Il termine equivalenza riporta con la mente alla scorsa estate, quando la Commissione europea rifiutò di prolungare quella riconosciuta alla borsa svizzera, a causa della mancanza di progressi sul fronte dell'accordo quadro. L'Ue aveva in quella circostanza fatto leva su una valutazione tecnica per esercitare pressioni politiche.
Ora si attende di nuovo un verdetto da Bruxelles, questa volta sulla protezione dei dati. Sebbene, sul fronte elvetico, la revisione totale della legge in materia non sia stata ancora terminata, Berna si aspetta che l'Ue la riconosca come equivalente alla sua regolamentazione.
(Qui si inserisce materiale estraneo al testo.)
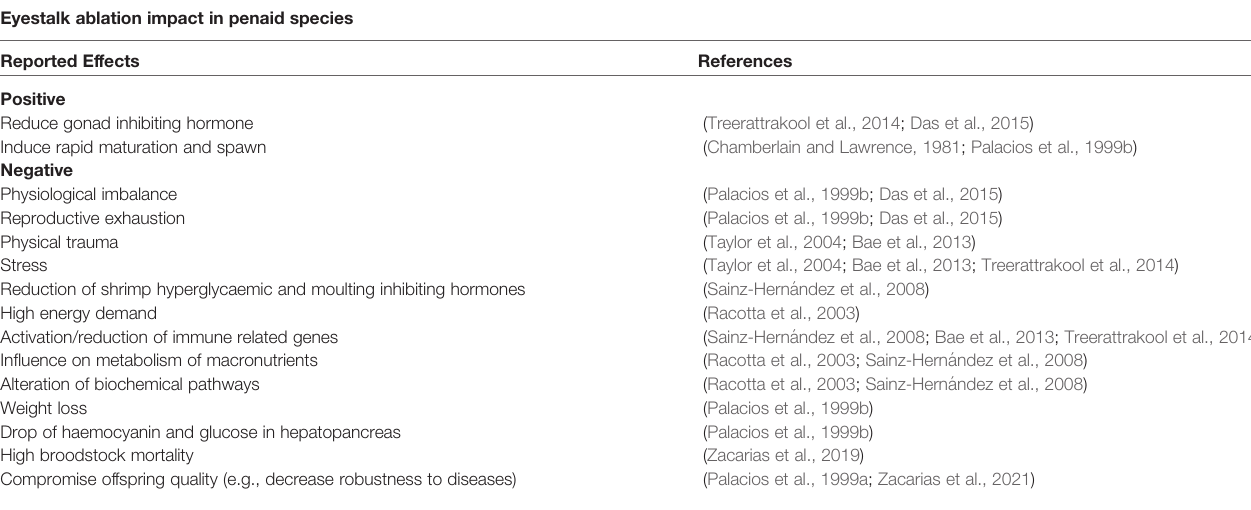
TABLE 1 | Summary of eyestalk ablation effect in Penaeids (includes data from P. vannamei , P. monodon and P. stylirostris ). Eyestalk ablation impact in penaid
I lavori parlamentari «sono a buon punto e saranno ultimati a breve», fa sapere l'Ufficio federale di giustizia (UFG) all'agenzia Keystone-ATS. È previsto che ciò accada durante la sessione estiva delle Camere federali, in giugno. Si sta in effetti delineando un compromesso in grado di mettere d'accordo i due rami del parlamento sul tema del "profiling" degli utenti, ovvero il trattamento automatizzato di informazioni private e del loro uso per valutare alcuni aspetti personali.
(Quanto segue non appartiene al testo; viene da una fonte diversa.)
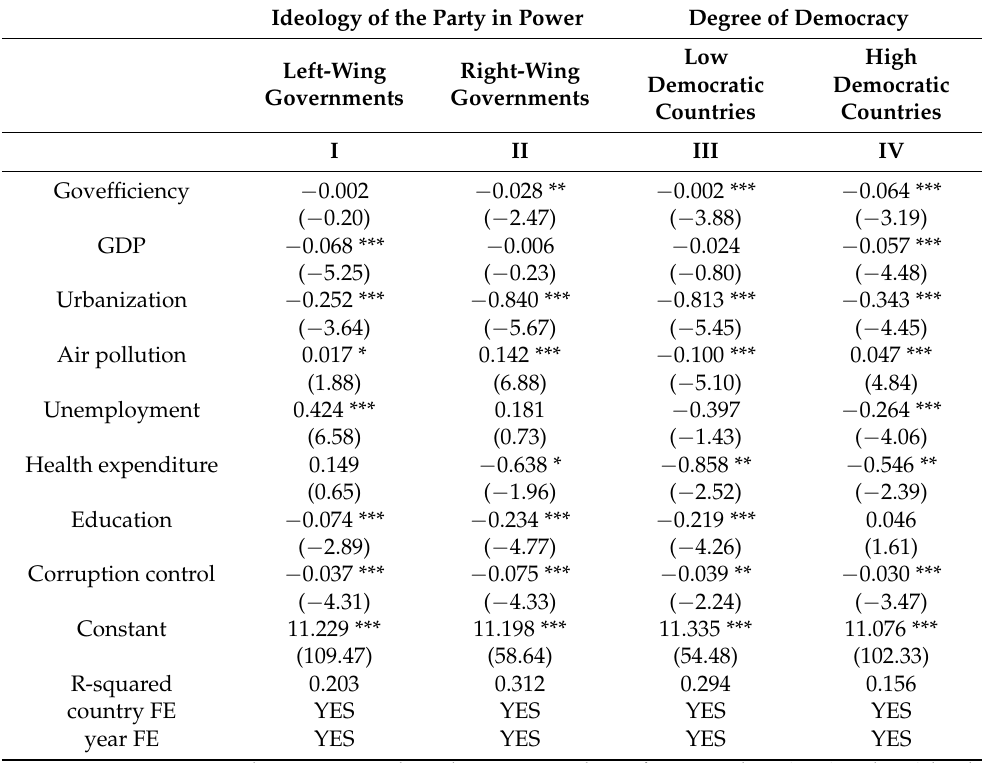
Table 6. Moderating effect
Da Berna si presume che l'Ue stia tenendo d'occhio gli sviluppi. L'UFG è convinto che la revisione di legge garantirà un livello di protezione dei dati in linea con gli standard europei. L'Ufficio federale respinge l'idea di un collegamento con l'accordo istituzionale, come accaduto invece per l'equivalenza borsistica. «Attualmente non vi è alcun segnale che criteri politici entreranno in linea di conto».
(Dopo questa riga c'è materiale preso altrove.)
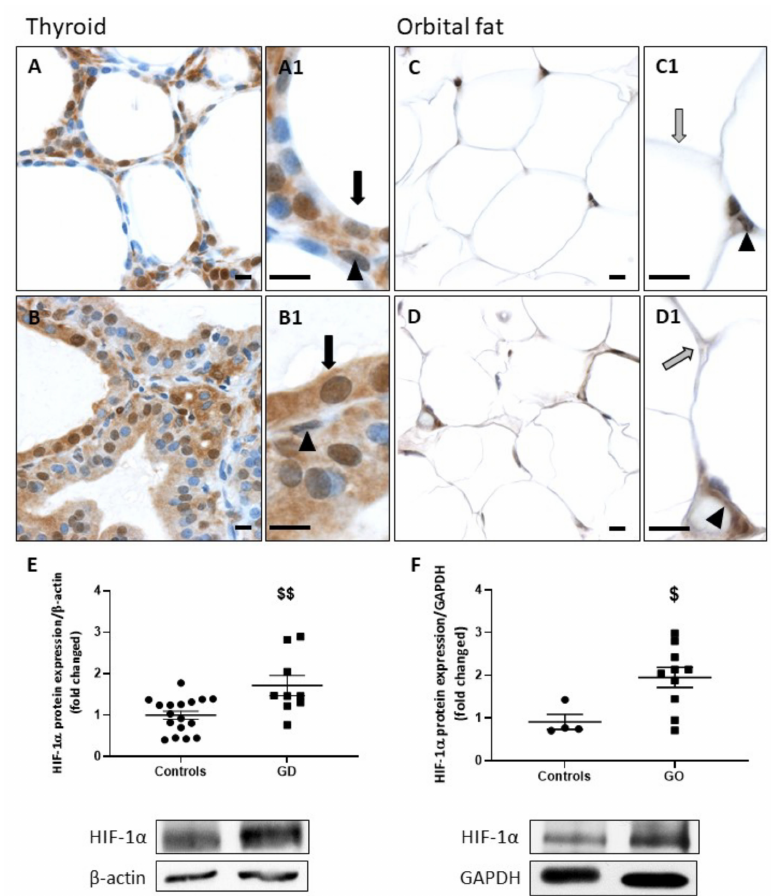
Figure 2. Increase of HIF-1 α in GD thyroids and GO orbital fats. HIF-1 α staining was higher in GD thyroids ( B ) than in controls ( A ). Similarly, GO orbital adipocytes presented a stronger expression of HIF-1 α ( D ) compared to controls ( C ). Endothelial cells presented no difference in HIF-1 α staining. ( A1 – D1 ) Thyrocytes are indicated by black arrows, adipocytes by gray arrows, and endothelial cells by arrowheads. Scale bars = 10 µ m. Western blot analysis revealed that HIF-1 α was significantly increased in GD ( E ) and GO patients ( F ). Data represent the mean ± SEM from 17 controls and 9 GD thyroids and from 4 controls and 10 GO orbital fats. $ p < 0.05 and $$ p < 0.01 compared to controls. Densitometric values were normalized against β -actin or GAPDH. Western blots shown are representative of both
L'ipotetico danno finanziario per le aziende svizzere - nel caso in cui a sorpresa la Confederazione dovesse perdere l'equivalenza - è estremamente difficile, se non impossibile, da quantificare. Vi sarebbe però senz'altro «un notevole onere amministrativo supplementare», scrive l'UFG. Senza dimenticare che potrebbero insorgere «svantaggi competitivi». Sarebbe infatti necessario fornire adeguate garanzie, sotto forma di clausole, per trasferire dati personali in Svizzera.
Ciò varrebbe ad esempio per un'azienda farmaceutica dell'Ue che desidera sviluppare un medicamento, se questa dovesse trasmettere informazioni sanitarie a scienziati nella Confederazione. Ma anche le piccole e medie imprese (PMI) elvetiche si vedrebbero praticamente costrette ad accettare clausole standard elaborate dai servizi giuridici delle grandi società europee.
Inoltre, la Svizzera sta diventando sempre più un importante centro per la raccolta dati nel Vecchio Continente, grazie alla sua reputazione di Paese sicuro e stabile, con investimenti per centinaia di milioni all'anno. Solo l'Irlanda ne è dotata in percentuale maggiore rispetto alla sua popolazione. Inutile dire che una mancata equivalenza sarebbe deleteria per il mercato dei servizi digitali.